* **EXERCISE DETAILS**:
Give back the full listing, character for character, with no pictures.

***

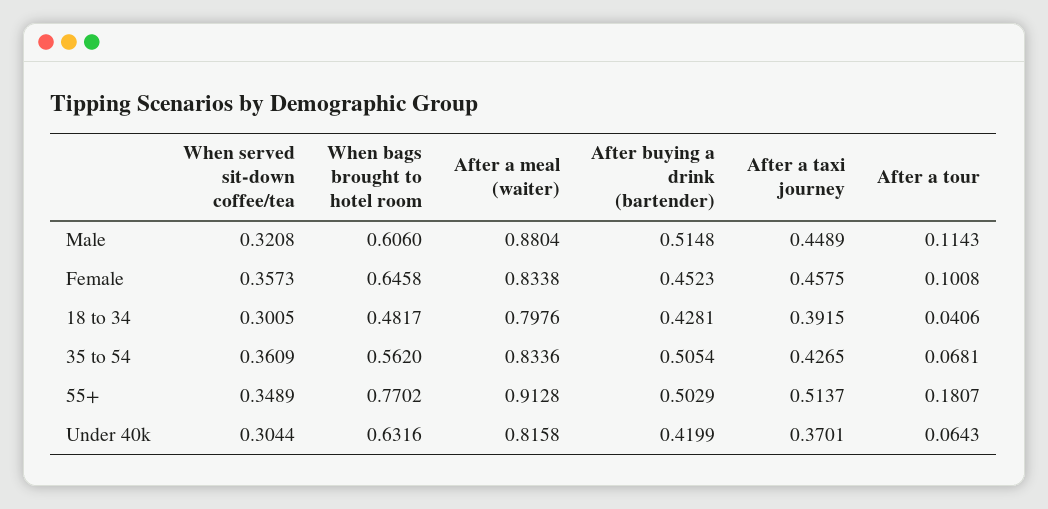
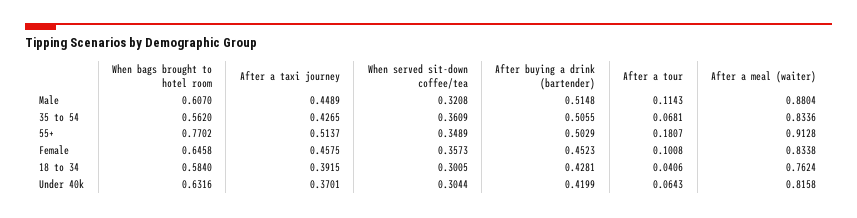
When bags brought to hotel room, Male: 0.606 -> 0.607
When bags brought to hotel room, 18 to 34: 0.4817 -> 0.584
After a meal (waiter), 18 to 34: 0.7976 -> 0.7624
After buying a drink (bartender), 35 to 54: 0.5054 -> 0.5055

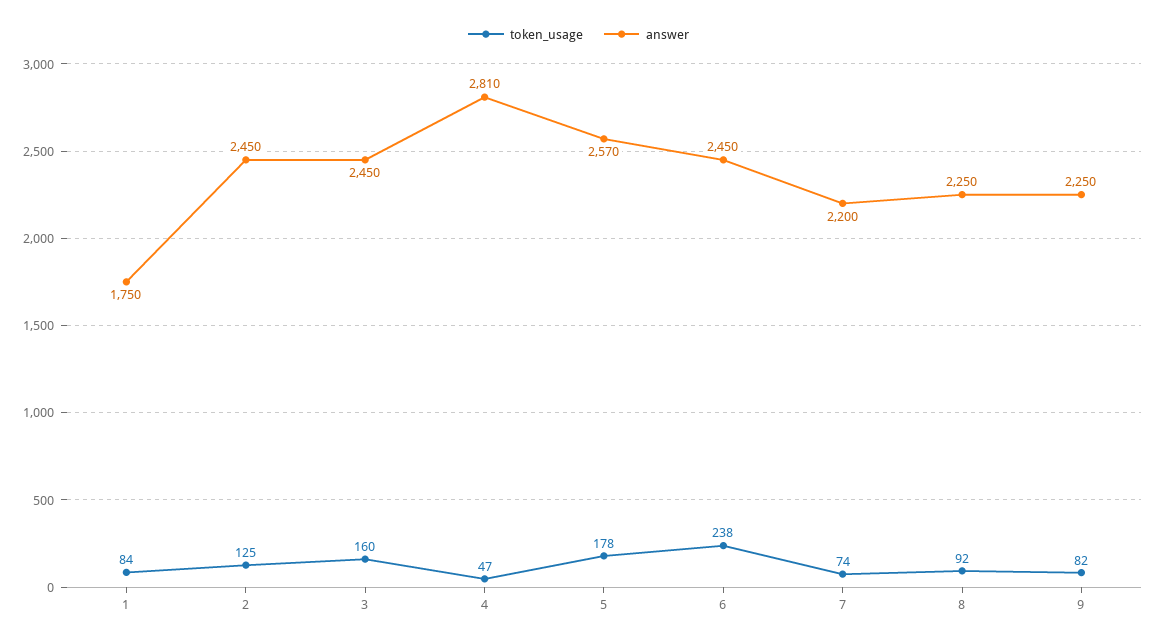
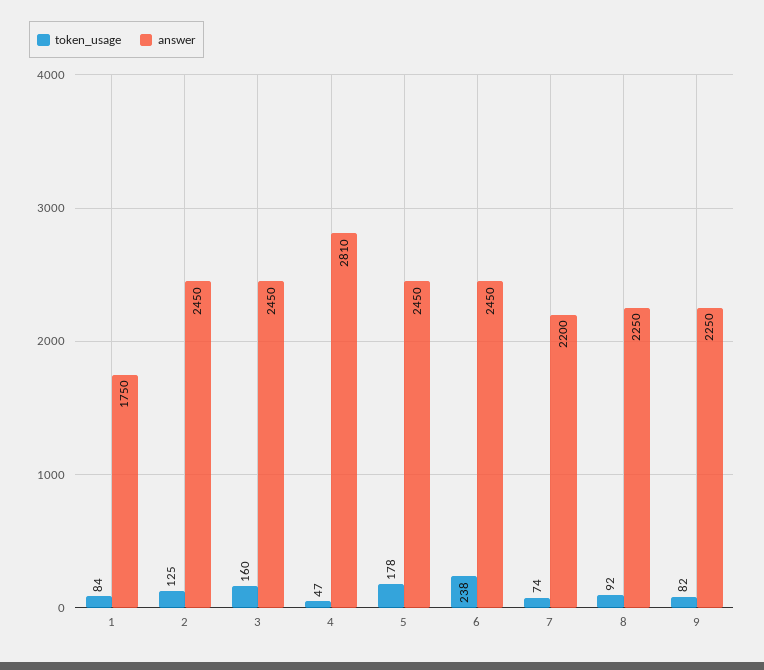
answer, 5: 2570 -> 2450

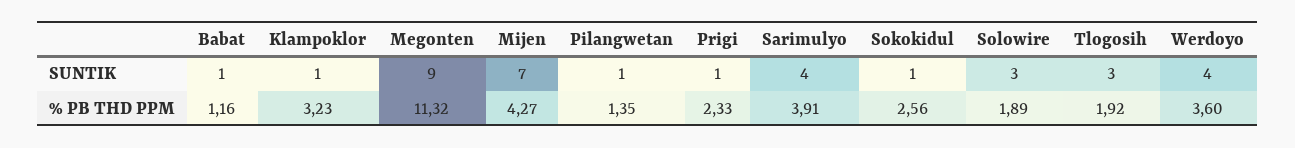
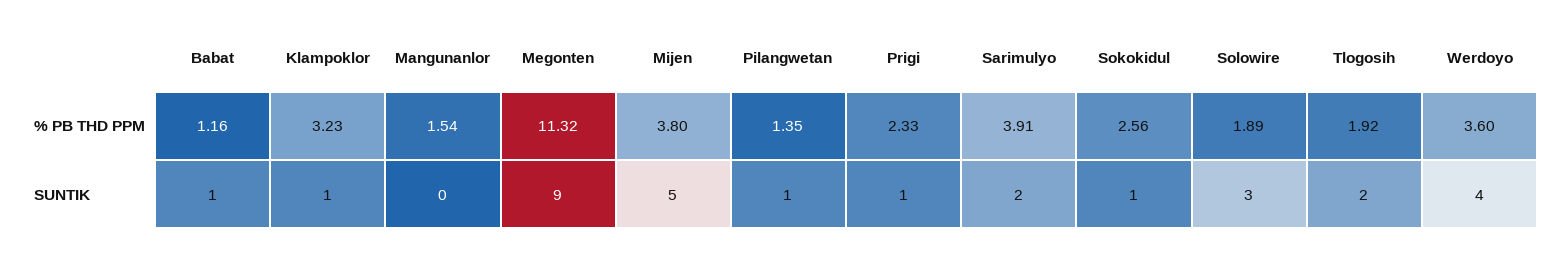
Mijen, SUNTIK: 7 -> 5
Sarimulyo, SUNTIK: 4 -> 2
Tlogosih, SUNTIK: 3 -> 2
Mijen, % PB THD PPM: 4.27 -> 3.8
Mangunanlor, % PB THD PPM: none -> 1.54
Mangunanlor, SUNTIK: none -> 0

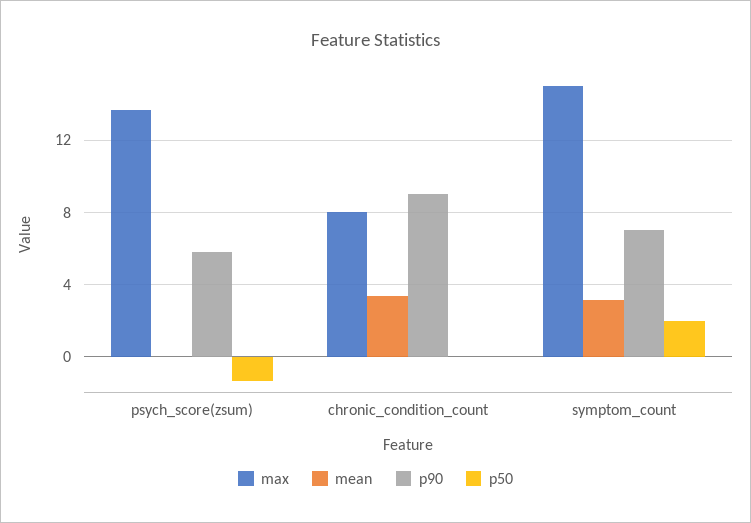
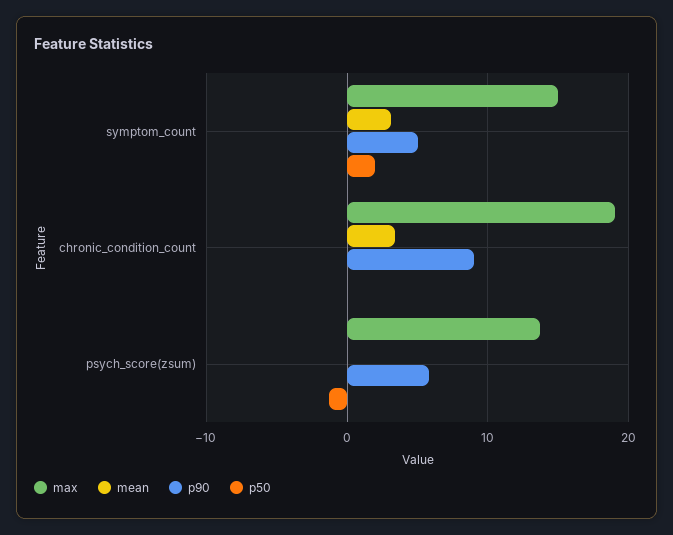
max, chronic_condition_count: 8 -> 19
p90, symptom_count: 7 -> 5

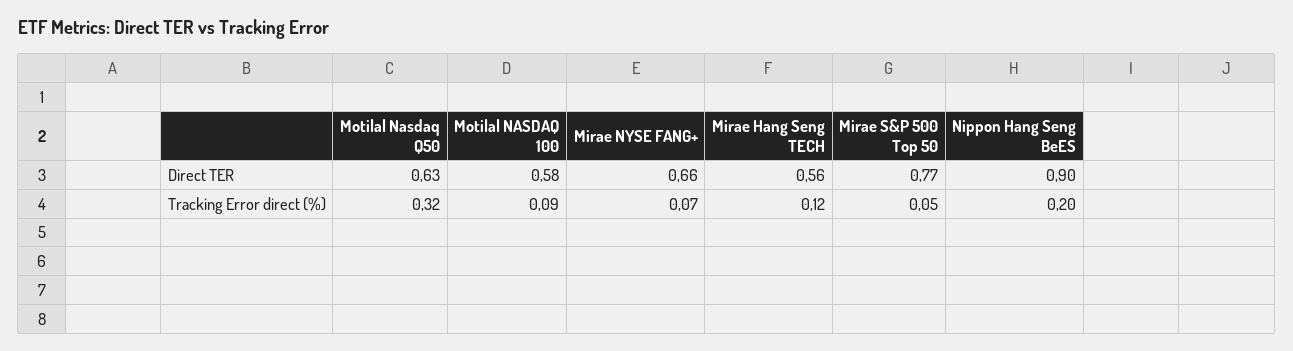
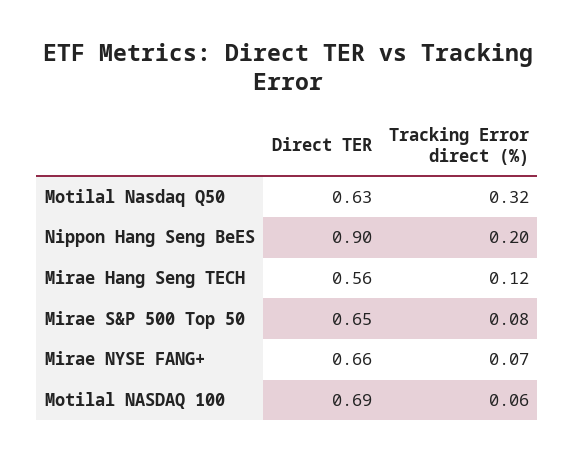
Motilal NASDAQ 100, Direct TER: 0.58 -> 0.69
Mirae S&P 500 Top 50, Direct TER: 0.77 -> 0.65
Motilal NASDAQ 100, Tracking Error direct (%): 0.09 -> 0.06
Mirae S&P 500 Top 50, Tracking Error direct (%): 0.05 -> 0.08

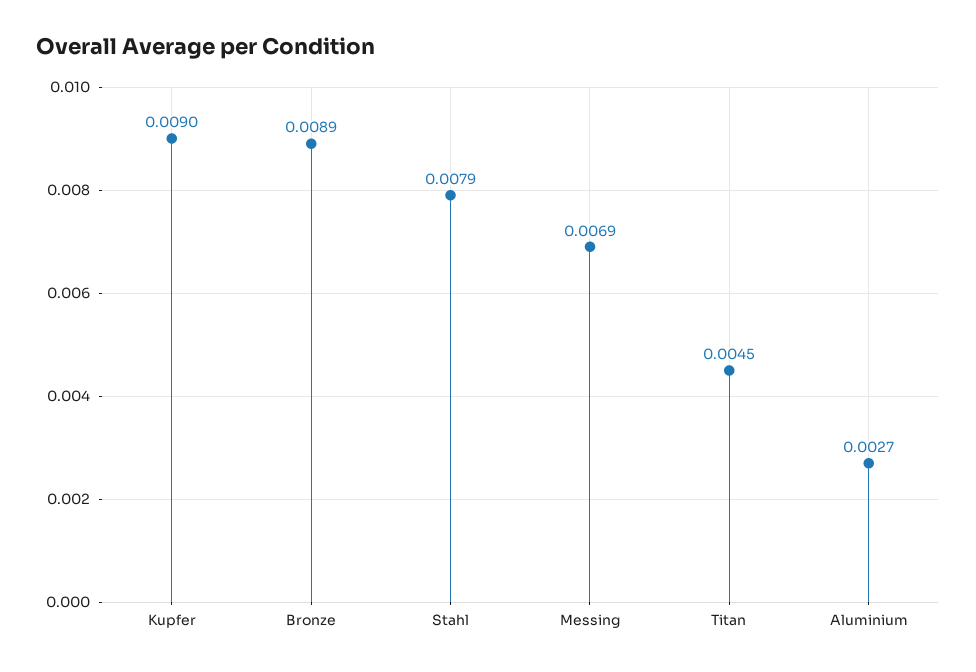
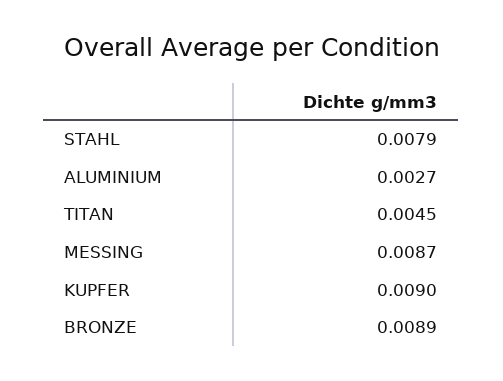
Messing: 0.0069 -> 0.0087

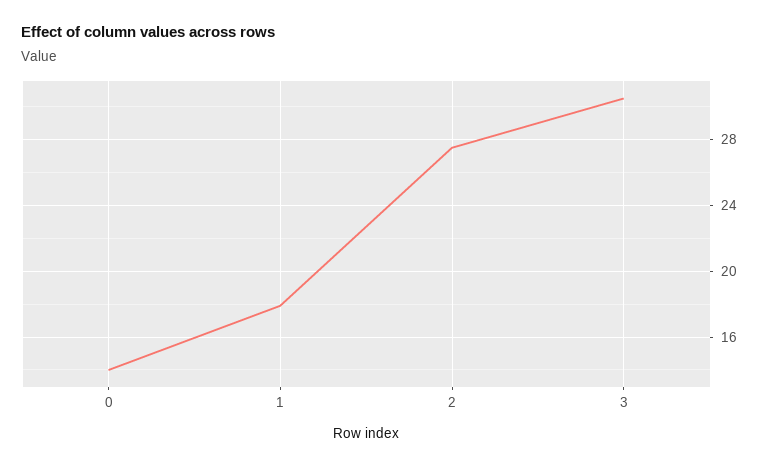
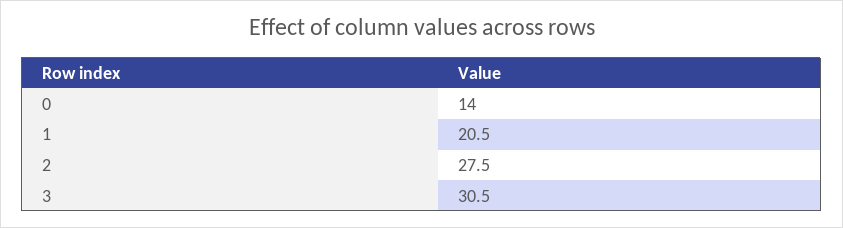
1: 18 -> 20.5

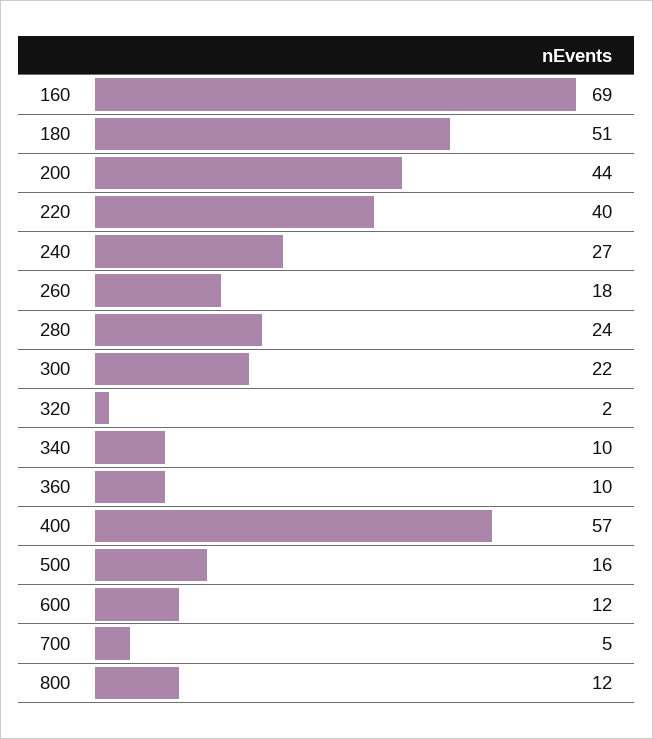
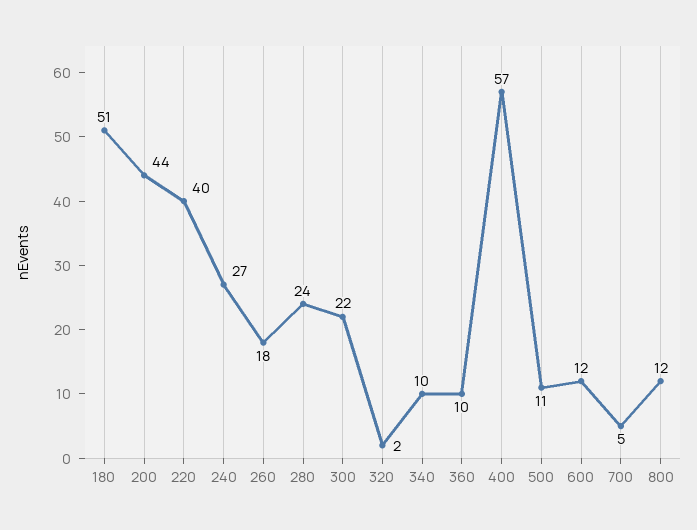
160: 69 -> none
500: 16 -> 11

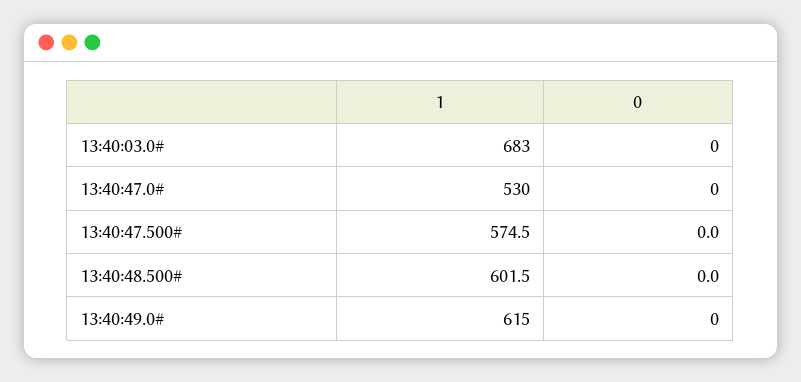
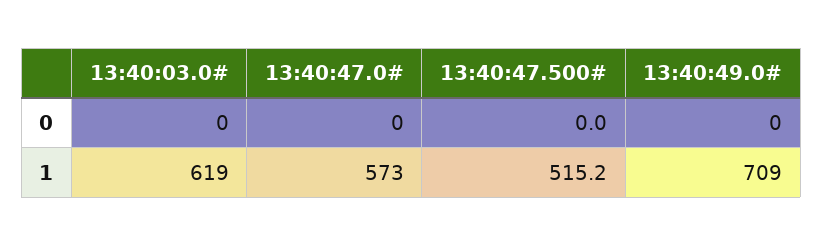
1, 13:40:03.0#: 683 -> 619
1, 13:40:47.0#: 530 -> 573
1, 13:40:47.500#: 574.5 -> 515.2
1, 13:40:48.500#: 601.5 -> none
0, 13:40:48.500#: 0 -> none
1, 13:40:49.0#: 615 -> 709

***

* **TASK SOLUTION**:
When bags brought to hotel room, Male: 0.606 -> 0.607
When bags brought to hotel room, 18 to 34: 0.4817 -> 0.584
After a meal (waiter), 18 to 34: 0.7976 -> 0.7624
After buying a drink (bartender), 35 to 54: 0.5054 -> 0.5055

answer, 5: 2570 -> 2450

Mijen, SUNTIK: 7 -> 5
Sarimulyo, SUNTIK: 4 -> 2
Tlogosih, SUNTIK: 3 -> 2
Mijen, % PB THD PPM: 4.27 -> 3.8
Mangunanlor, % PB THD PPM: none -> 1.54
Mangunanlor, SUNTIK: none -> 0

max, chronic_condition_count: 8 -> 19
p90, symptom_count: 7 -> 5

Motilal NASDAQ 100, Direct TER: 0.58 -> 0.69
Mirae S&P 500 Top 50, Direct TER: 0.77 -> 0.65
Motilal NASDAQ 100, Tracking Error direct (%): 0.09 -> 0.06
Mirae S&P 500 Top 50, Tracking Error direct (%): 0.05 -> 0.08

Messing: 0.0069 -> 0.0087

1: 18 -> 20.5

160: 69 -> none
500: 16 -> 11

1, 13:40:03.0#: 683 -> 619
1, 13:40:47.0#: 530 -> 573
1, 13:40:47.500#: 574.5 -> 515.2
1, 13:40:48.500#: 601.5 -> none
0, 13:40:48.500#: 0 -> none
1, 13:40:49.0#: 615 -> 709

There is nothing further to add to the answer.